PROVIDED MATERIAL:
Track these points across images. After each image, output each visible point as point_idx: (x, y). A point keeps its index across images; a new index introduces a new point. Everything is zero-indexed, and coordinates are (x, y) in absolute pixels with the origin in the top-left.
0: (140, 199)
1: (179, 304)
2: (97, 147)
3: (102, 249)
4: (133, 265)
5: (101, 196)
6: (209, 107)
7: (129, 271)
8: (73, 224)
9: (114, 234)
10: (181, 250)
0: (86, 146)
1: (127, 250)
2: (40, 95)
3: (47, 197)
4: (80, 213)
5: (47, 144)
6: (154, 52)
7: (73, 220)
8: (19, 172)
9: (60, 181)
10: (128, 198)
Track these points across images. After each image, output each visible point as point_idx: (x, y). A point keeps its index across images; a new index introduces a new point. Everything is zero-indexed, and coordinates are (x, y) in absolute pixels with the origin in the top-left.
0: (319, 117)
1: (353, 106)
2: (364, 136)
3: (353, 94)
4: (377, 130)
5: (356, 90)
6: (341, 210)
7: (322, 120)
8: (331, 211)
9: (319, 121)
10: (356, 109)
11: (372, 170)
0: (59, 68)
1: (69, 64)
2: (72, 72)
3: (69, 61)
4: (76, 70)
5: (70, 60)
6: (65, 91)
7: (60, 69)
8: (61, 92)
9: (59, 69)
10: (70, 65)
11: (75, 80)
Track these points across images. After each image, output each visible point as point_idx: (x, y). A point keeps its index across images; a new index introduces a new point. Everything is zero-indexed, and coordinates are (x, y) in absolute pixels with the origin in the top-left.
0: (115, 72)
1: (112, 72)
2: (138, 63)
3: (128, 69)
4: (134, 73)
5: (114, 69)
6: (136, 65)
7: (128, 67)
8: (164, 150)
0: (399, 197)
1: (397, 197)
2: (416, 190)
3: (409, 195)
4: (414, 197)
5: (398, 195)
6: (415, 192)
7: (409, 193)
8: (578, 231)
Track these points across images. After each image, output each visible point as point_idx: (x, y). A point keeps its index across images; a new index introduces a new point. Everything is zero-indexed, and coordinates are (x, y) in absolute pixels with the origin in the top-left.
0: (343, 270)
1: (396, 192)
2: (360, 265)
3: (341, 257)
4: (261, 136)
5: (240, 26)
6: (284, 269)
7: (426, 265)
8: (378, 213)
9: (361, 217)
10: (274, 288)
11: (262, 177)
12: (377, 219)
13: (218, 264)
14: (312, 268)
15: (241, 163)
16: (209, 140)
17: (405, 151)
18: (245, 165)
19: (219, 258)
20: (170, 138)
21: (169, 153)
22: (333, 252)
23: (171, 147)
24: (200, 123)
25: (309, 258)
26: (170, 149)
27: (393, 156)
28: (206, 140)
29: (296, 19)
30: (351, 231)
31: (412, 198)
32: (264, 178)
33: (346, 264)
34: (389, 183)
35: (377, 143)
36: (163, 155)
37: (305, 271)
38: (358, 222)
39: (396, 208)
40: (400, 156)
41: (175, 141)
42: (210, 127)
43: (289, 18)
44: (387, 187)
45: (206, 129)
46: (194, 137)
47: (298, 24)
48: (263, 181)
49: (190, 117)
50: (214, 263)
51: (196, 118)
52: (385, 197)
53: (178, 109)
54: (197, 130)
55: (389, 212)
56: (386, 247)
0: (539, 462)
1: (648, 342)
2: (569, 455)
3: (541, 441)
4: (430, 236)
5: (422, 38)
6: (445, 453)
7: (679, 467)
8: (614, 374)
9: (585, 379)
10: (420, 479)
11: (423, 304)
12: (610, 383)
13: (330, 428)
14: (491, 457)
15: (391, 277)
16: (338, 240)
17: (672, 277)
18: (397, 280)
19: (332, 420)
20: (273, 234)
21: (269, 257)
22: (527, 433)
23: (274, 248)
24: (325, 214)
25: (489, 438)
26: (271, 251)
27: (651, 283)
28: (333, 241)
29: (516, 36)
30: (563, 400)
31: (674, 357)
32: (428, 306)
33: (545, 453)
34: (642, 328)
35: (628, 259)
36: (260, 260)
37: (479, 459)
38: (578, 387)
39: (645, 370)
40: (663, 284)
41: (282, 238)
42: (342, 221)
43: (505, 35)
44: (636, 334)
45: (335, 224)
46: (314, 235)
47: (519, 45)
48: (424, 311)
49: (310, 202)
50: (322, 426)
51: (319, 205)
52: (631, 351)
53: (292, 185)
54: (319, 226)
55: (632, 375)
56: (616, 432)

TO DO: Could you copy out all of the records above, line for line and character for character?

RESPONSE TO THIS EXERCISE:
Track these points across images. After each image, output each visible point as point_idx: (x, y). A point keeps its index across images; a new index introduces a new point. Everything is zero-indexed, and coordinates are (x, y) in absolute pixels with the origin in the top-left.
0: (140, 199)
1: (179, 304)
2: (97, 147)
3: (102, 249)
4: (133, 265)
5: (101, 196)
6: (209, 107)
7: (129, 271)
8: (73, 224)
9: (114, 234)
10: (181, 250)
0: (86, 146)
1: (127, 250)
2: (40, 95)
3: (47, 197)
4: (80, 213)
5: (47, 144)
6: (154, 52)
7: (73, 220)
8: (19, 172)
9: (60, 181)
10: (128, 198)
Track these points across images. After each image, output each visible point as point_idx: (x, y). A point keeps its index across images; a new index introduces a new point. Everything is zero-indexed, and coordinates are (x, y) in absolute pixels with the origin in the top-left.
0: (319, 117)
1: (353, 106)
2: (364, 136)
3: (353, 94)
4: (377, 130)
5: (356, 90)
6: (341, 210)
7: (322, 120)
8: (331, 211)
9: (319, 121)
10: (356, 109)
11: (372, 170)
0: (59, 68)
1: (69, 64)
2: (72, 72)
3: (69, 61)
4: (76, 70)
5: (70, 60)
6: (65, 91)
7: (60, 69)
8: (61, 92)
9: (59, 69)
10: (70, 65)
11: (75, 80)
Track these points across images. After each image, output each visible point as point_idx: (x, y). A point keeps its index across images; a new index introduces a new point. Everything is zero-indexed, and coordinates are (x, y) in absolute pixels with the origin in the top-left.
0: (115, 72)
1: (112, 72)
2: (138, 63)
3: (128, 69)
4: (134, 73)
5: (114, 69)
6: (136, 65)
7: (128, 67)
8: (164, 150)
0: (399, 197)
1: (397, 197)
2: (416, 190)
3: (409, 195)
4: (414, 197)
5: (398, 195)
6: (415, 192)
7: (409, 193)
8: (578, 231)
Track these points across images. After each image, output each visible point as point_idx: (x, y). A point keeps its index across images; a new index introduces a new point. Everything is zero-indexed, and coordinates are (x, y) in absolute pixels with the origin in the top-left.
0: (343, 270)
1: (396, 192)
2: (360, 265)
3: (341, 257)
4: (261, 136)
5: (240, 26)
6: (284, 269)
7: (426, 265)
8: (378, 213)
9: (361, 217)
10: (274, 288)
11: (262, 177)
12: (377, 219)
13: (218, 264)
14: (312, 268)
15: (241, 163)
16: (209, 140)
17: (405, 151)
18: (245, 165)
19: (219, 258)
20: (170, 138)
21: (169, 153)
22: (333, 252)
23: (171, 147)
24: (200, 123)
25: (309, 258)
26: (170, 149)
27: (393, 156)
28: (206, 140)
29: (296, 19)
30: (351, 231)
31: (412, 198)
32: (264, 178)
33: (346, 264)
34: (389, 183)
35: (377, 143)
36: (163, 155)
37: (305, 271)
38: (358, 222)
39: (396, 208)
40: (400, 156)
41: (175, 141)
42: (210, 127)
43: (289, 18)
44: (387, 187)
45: (206, 129)
46: (194, 137)
47: (298, 24)
48: (263, 181)
49: (190, 117)
50: (214, 263)
51: (196, 118)
52: (385, 197)
53: (178, 109)
54: (197, 130)
55: (389, 212)
56: (386, 247)
0: (539, 462)
1: (648, 342)
2: (569, 455)
3: (541, 441)
4: (430, 236)
5: (422, 38)
6: (445, 453)
7: (679, 467)
8: (614, 374)
9: (585, 379)
10: (420, 479)
11: (423, 304)
12: (610, 383)
13: (330, 428)
14: (491, 457)
15: (391, 277)
16: (338, 240)
17: (672, 277)
18: (397, 280)
19: (332, 420)
20: (273, 234)
21: (269, 257)
22: (527, 433)
23: (274, 248)
24: (325, 214)
25: (489, 438)
26: (271, 251)
27: (651, 283)
28: (333, 241)
29: (516, 36)
30: (563, 400)
31: (674, 357)
32: (428, 306)
33: (545, 453)
34: (642, 328)
35: (628, 259)
36: (260, 260)
37: (479, 459)
38: (578, 387)
39: (645, 370)
40: (663, 284)
41: (282, 238)
42: (342, 221)
43: (505, 35)
44: (636, 334)
45: (335, 224)
46: (314, 235)
47: (519, 45)
48: (424, 311)
49: (310, 202)
50: (322, 426)
51: (319, 205)
52: (631, 351)
53: (292, 185)
54: (319, 226)
55: (632, 375)
56: (616, 432)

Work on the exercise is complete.